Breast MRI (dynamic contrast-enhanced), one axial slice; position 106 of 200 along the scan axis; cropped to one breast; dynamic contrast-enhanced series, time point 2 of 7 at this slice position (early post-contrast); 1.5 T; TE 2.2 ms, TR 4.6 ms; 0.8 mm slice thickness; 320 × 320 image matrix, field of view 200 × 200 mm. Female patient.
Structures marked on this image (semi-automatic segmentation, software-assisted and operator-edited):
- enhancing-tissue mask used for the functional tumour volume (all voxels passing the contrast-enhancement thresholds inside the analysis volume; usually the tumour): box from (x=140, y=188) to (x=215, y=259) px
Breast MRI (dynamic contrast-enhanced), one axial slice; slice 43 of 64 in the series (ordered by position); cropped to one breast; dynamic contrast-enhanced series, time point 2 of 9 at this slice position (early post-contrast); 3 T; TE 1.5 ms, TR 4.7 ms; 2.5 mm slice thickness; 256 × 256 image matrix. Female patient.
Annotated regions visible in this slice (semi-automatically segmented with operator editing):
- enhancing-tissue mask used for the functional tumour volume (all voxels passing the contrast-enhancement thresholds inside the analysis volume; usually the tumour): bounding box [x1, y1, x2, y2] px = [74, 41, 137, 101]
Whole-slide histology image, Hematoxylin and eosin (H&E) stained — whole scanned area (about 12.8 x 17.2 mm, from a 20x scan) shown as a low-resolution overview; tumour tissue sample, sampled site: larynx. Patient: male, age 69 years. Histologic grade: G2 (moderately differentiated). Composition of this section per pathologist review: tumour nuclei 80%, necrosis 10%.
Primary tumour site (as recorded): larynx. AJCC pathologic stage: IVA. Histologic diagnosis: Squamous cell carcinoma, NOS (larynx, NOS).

▸ Task to carry out:
Each line of the listing should be printed again, exactly.

▸ Solution to this exercise:
Breast MRI (dynamic contrast-enhanced), one axial slice; position 106 of 200 along the scan axis; cropped to one breast; dynamic contrast-enhanced series, time point 2 of 7 at this slice position (early post-contrast); 1.5 T; TE 2.2 ms, TR 4.6 ms; 0.8 mm slice thickness; 320 × 320 image matrix, field of view 200 × 200 mm. Female patient.
Structures marked on this image (semi-automatic segmentation, software-assisted and operator-edited):
- enhancing-tissue mask used for the functional tumour volume (all voxels passing the contrast-enhancement thresholds inside the analysis volume; usually the tumour): box from (x=140, y=188) to (x=215, y=259) px
Breast MRI (dynamic contrast-enhanced), one axial slice; slice 43 of 64 in the series (ordered by position); cropped to one breast; dynamic contrast-enhanced series, time point 2 of 9 at this slice position (early post-contrast); 3 T; TE 1.5 ms, TR 4.7 ms; 2.5 mm slice thickness; 256 × 256 image matrix. Female patient.
Annotated regions visible in this slice (semi-automatically segmented with operator editing):
- enhancing-tissue mask used for the functional tumour volume (all voxels passing the contrast-enhancement thresholds inside the analysis volume; usually the tumour): bounding box [x1, y1, x2, y2] px = [74, 41, 137, 101]
Whole-slide histology image, Hematoxylin and eosin (H&E) stained — whole scanned area (about 12.8 x 17.2 mm, from a 20x scan) shown as a low-resolution overview; tumour tissue sample, sampled site: larynx. Patient: male, age 69 years. Histologic grade: G2 (moderately differentiated). Composition of this section per pathologist review: tumour nuclei 80%, necrosis 10%.
Primary tumour site (as recorded): larynx. AJCC pathologic stage: IVA. Histologic diagnosis: Squamous cell carcinoma, NOS (larynx, NOS).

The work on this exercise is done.